Place the ingredients into a greased ramekin, oven proof dish, or even a pie plate. Preheat the oven to 425° and place the mixture in the oven for 15 minutes. Then drop the oven setting to 350 for 30 minutes. At that point you might want to inspect the pudding to see if the center has become solid. We place a knife in the middle to test. The knife should come out clean. When we made the pudding, the center was still loose so we raised the oven setting to 370 and baked the pudding for an additional 10 minutes. A second test resulted in completion. We turned the oven off but let the pudding stay in the oven for a few more minutes.
The pudding is best served warmed up or at room temperature. A good quality vanilla ice cream is a great complement, or you may prefer, whipped crème, or both. Everyone is different. Debbie, my wife preferred it plain, I like the ice cream. You also may prefer to do the pudding as a pie – just place the pudding into a pie plate with the pie crust. Pre-made pie crusts bought in the supermarket work fine. Just be aware that doing it as a pie will increase the fat and calorie count and impact the gluten should you or a guest have gluten issues.

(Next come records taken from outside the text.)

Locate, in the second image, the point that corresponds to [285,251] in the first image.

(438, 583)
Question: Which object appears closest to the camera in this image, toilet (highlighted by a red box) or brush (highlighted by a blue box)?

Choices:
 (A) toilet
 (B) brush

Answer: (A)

The pudding should be refrigerated if it is not to be eaten within a few hours. Another advantage of the pudding is that it travels well. Just don’t forget the ice cream or whipped crème.
Enjoy!!!
WE ARE A CHARITY – 501c3
Like many charities during this Covid-19 time we are struggling to maintain ourselves. There is still time to donate to the Stroke Recovery Foundation. Donations made this week will qualify for a 2020 tax deduction.
Our mission is your STROKE SUCCESS – prevention, awareness, and recovery. We offer coaching and counseling to achieve those objectives. Heart healthy recipes that are tasty are but one minor thing we do the support the stroke community.
Have a wonderful New Year!!
Hopefully, things will calm down in 2021 with the advent of the vaccine. Please keep your masks on, social distance, and take the vaccine when it becomes available to you. And most importantly, Stay Well!